New Veterans Administration secretary pushes for changes
The new Veterans Administration secretary and legislation in congress aims to improve services for American veterans.
Some of the changes include making medical records available electronically and legislation changing civil service protections for VA hospital employees, including higher ups.
Eight-year Marine veteran Ben Rangel came to the Dallas VA after surgery following the blast that put him out of the military.
“I had just had surgery on my feet and my shoulder, so when I told the VA that I needed some physical therapy they told me I had to wait 8 months because that was the nearest appointment they had here at the Dallas facility,” Rangel said.
The new VA secretary hopes electronic record keeping will better help vets get help sooner.

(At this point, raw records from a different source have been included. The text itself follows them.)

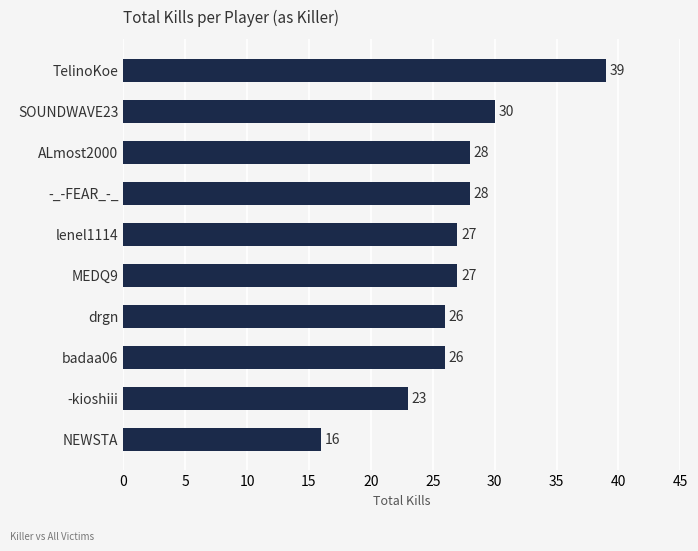

What is the sum of the values at ALmost2000 and -_-FEAR_-_?

56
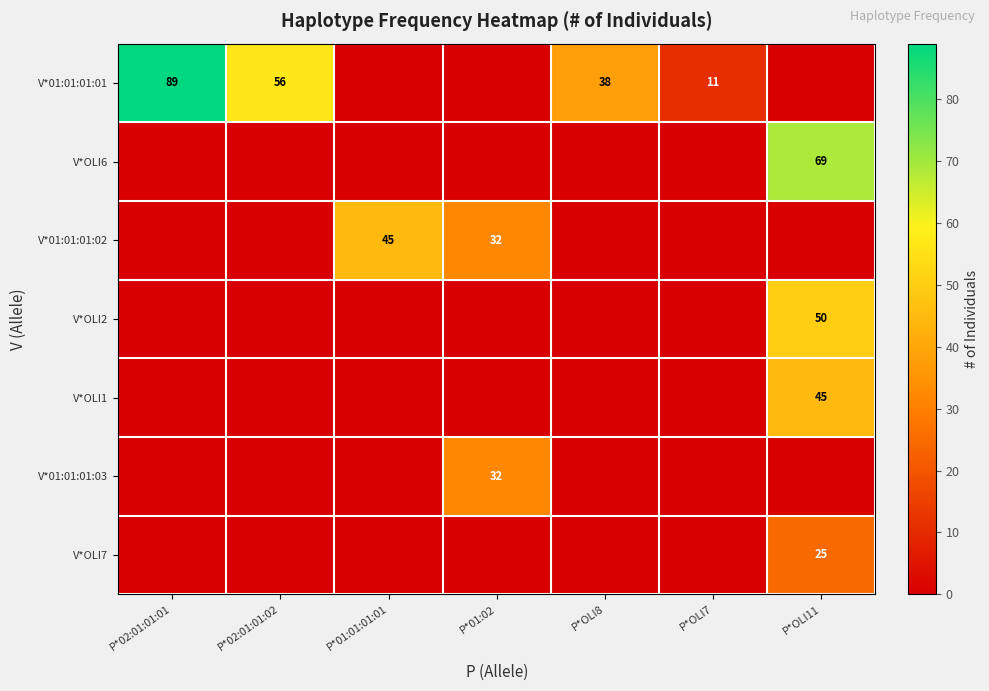

What is the greatest value displayed?

89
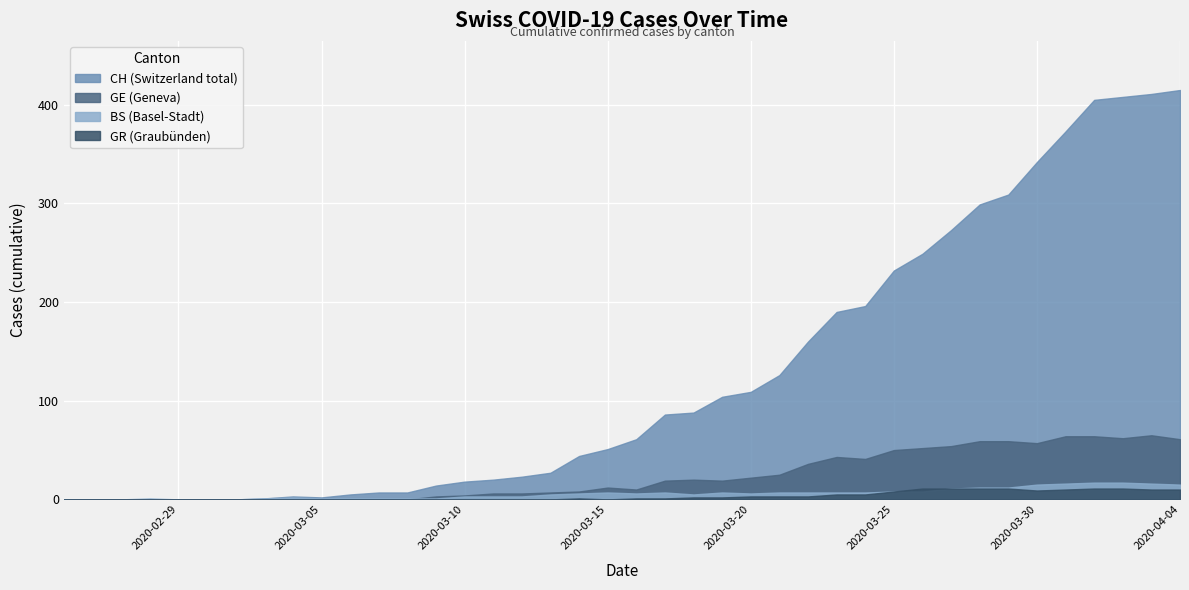

Reading right to left, transcribe all the data shown in this chart.

CH: 415	411	408	405	373	342	309	299	273	249	232	196	190	160	126	109	104	88	86	61	51	44	27	23	20	18	14	7	7	5	2	3	1	0	0	0	0	0	0	0
GE: 61	65	62	64	64	57	59	59	54	52	50	41	43	36	25	22	19	20	19	10	12	8	7	6	6	4	3	0	0	0	0	0	0	0	0	0	0	0	0	0
BS: 15	16	17	17	16	15	12	12	11	8	8	7	7	7	7	6	7	5	7	6	7	6	5	3	3	3	1	1	1	1	1	2	1	0	0	0	1	0	0	0
GR: 10	10	11	11	10	9	11	11	11	11	8	5	5	3	3	3	2	2	1	1	0	1	0	0	0	0	0	0	0	0	0	0	0	0	0	0	0	0	0	0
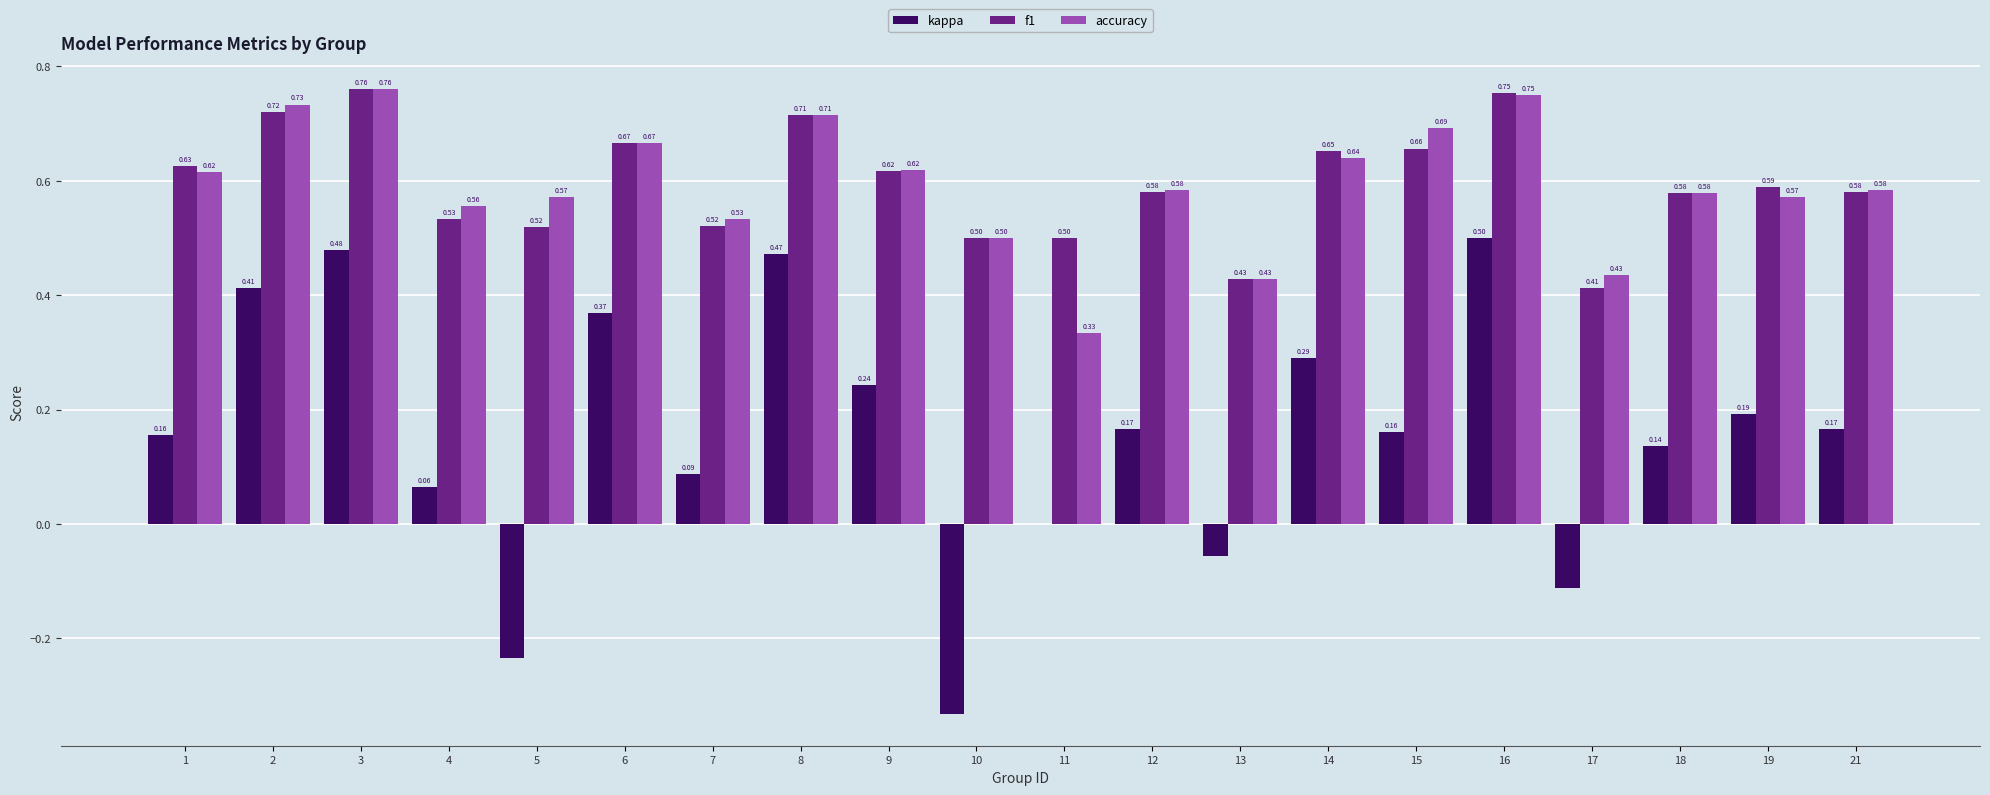

Which series has the largest total across all categories?

f1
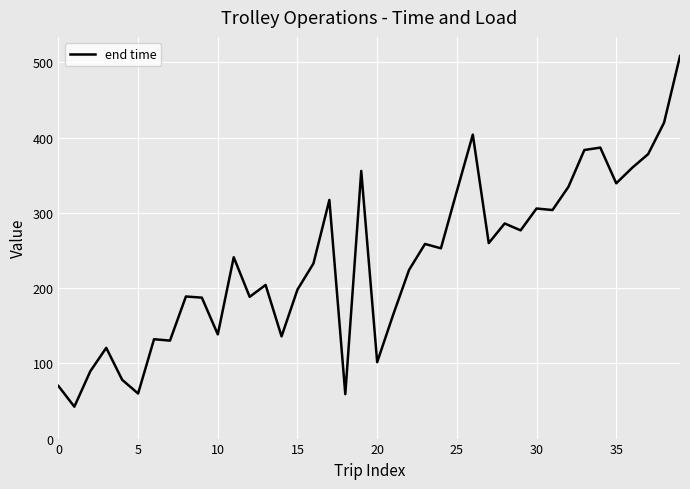

What is the difference between the maximum and minimum values?

466.1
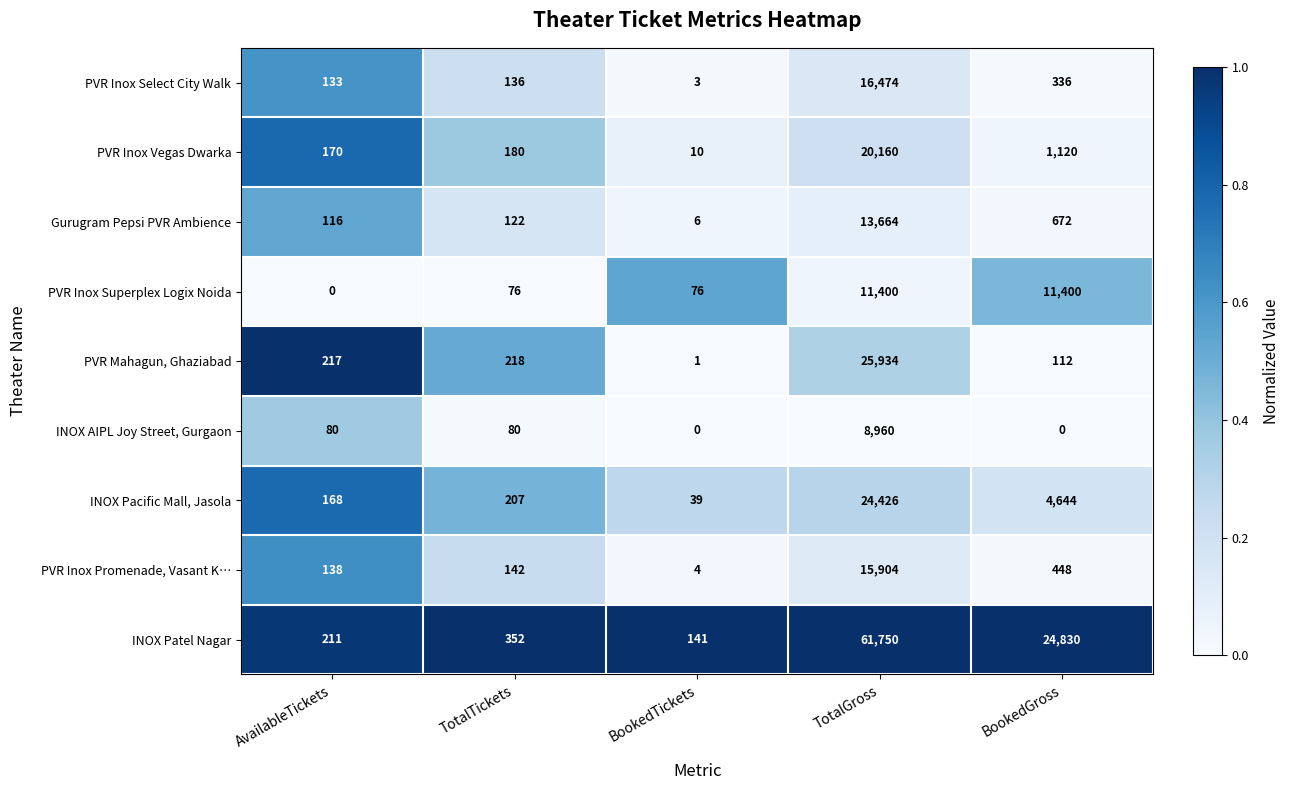

Which series has the largest range (max minus min)?

INOX Patel Nagar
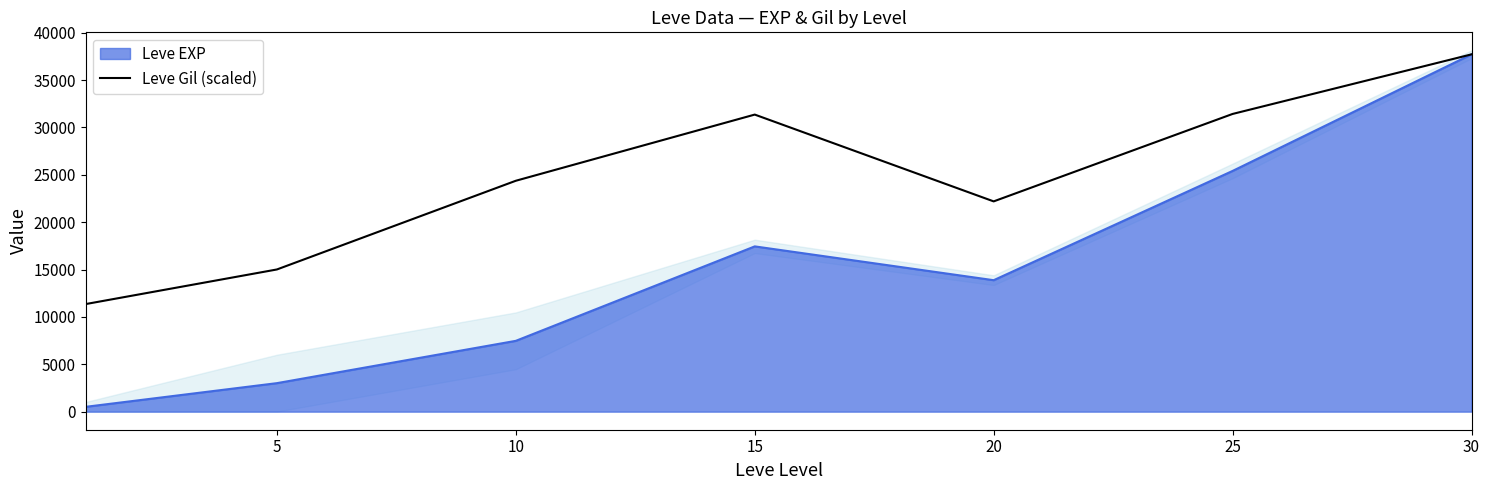

Where does the data first go above 24372?

10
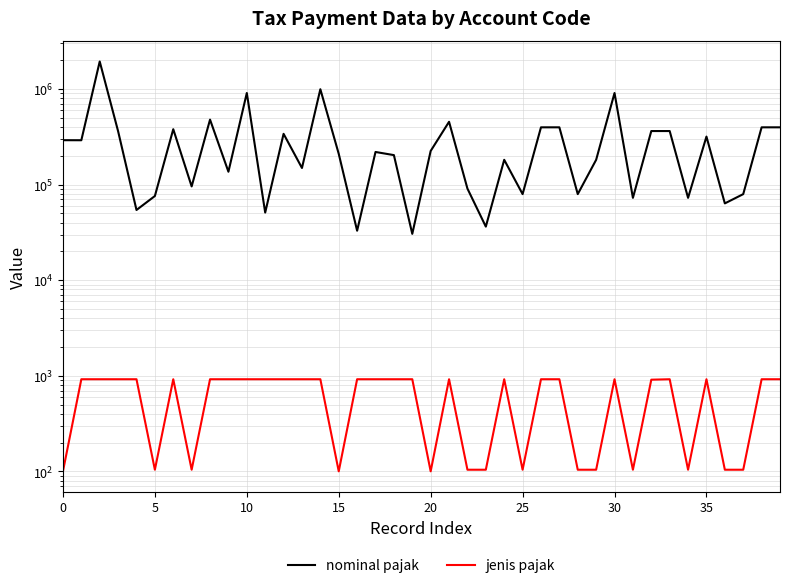

Reading left to right, extract all data points from this chart.

nominal pajak: 291721	291375	1942500	362000	54300	76000	380000	95780	478900	136463	909750	51000	340000	149385	995900	210000	32945	219636	203636	30545	225000	454545	90909	36364	181818	79575	397727	397727	79575	181818	909090	72727	363636	363636	72727	318182	63636	79545	397727	397727
jenis pajak: 100	920	920	920	920	104	920	104	920	920	920	920	920	920	920	100	920	920	920	920	100	920	104	104	920	104	920	920	104	104	920	104	910	920	104	920	104	104	920	920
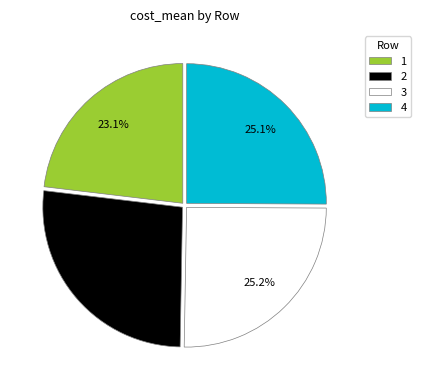

What is the total percentage of 2 and 3?

51.8%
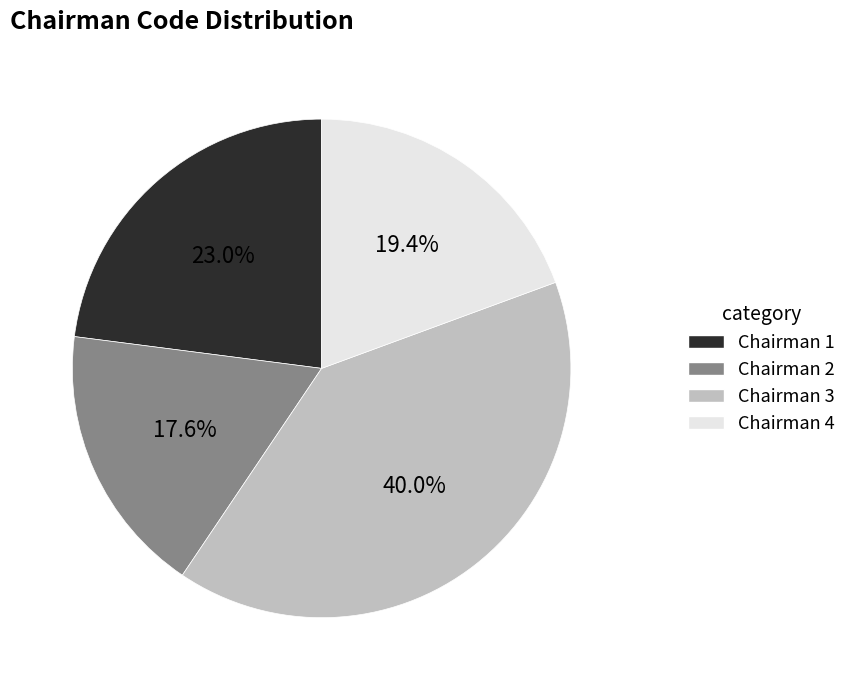

Is there any slice that represents more than half of the pie?

No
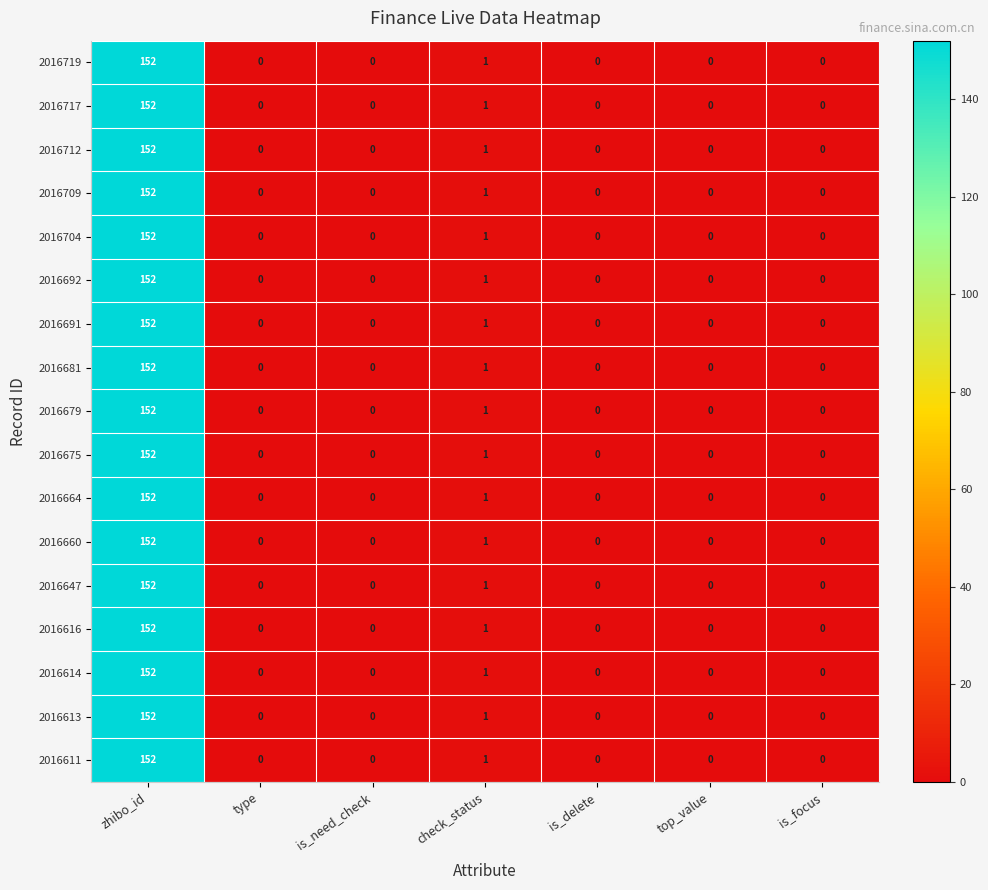

What is the average value of the 2016692 series?

22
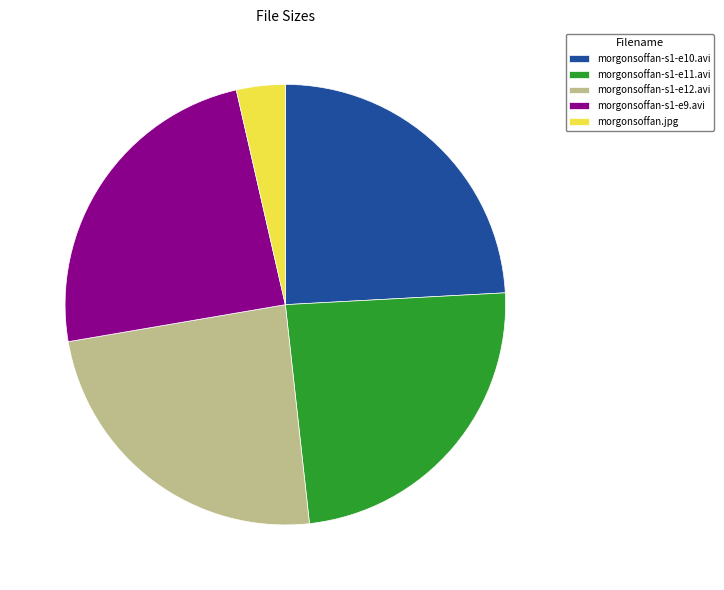

Approximately how many times larger is the value at morgonsoffan-s1-e12.avi compared to morgonsoffan-s1-e10.avi?

1.0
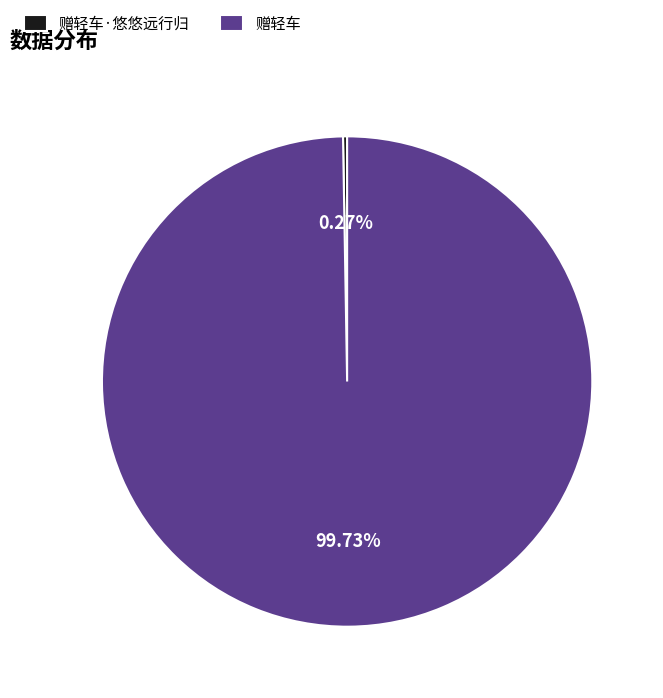

What is the majority slice?

赠轻车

“Having an electronic health record that can follow a veteran during the course of his health and treatment is one of the most important things I believe you can do to ensure the safety and the health and well-being of a veteran,” said VA Secretary David Shulkin.
Military lawyer Patrick McLain served in the Marines and is a former military judge advocating for vets and active duty personnel.
“We have a lot of veterans who are homeless have mental health issues and getting reliable backgrounds from them is not always possible,” McLain said. “You need those medical records to give them proper treatment.”
Vets also say they will be helped by congress passing the VA Accountability and Whistleblowers Act that would: make it easier to fire bad employees, take bonuses from employees guilty of misconduct, reduce pensions of employees convicted of a felony and increase protection for whistleblowers.
But the hospitals may not get better right away even with new laws and technology.
“Moving anything in the federal government is like turning a battleship so if we don’t start now we'll never see improvement and it will only get worse,” McLain said.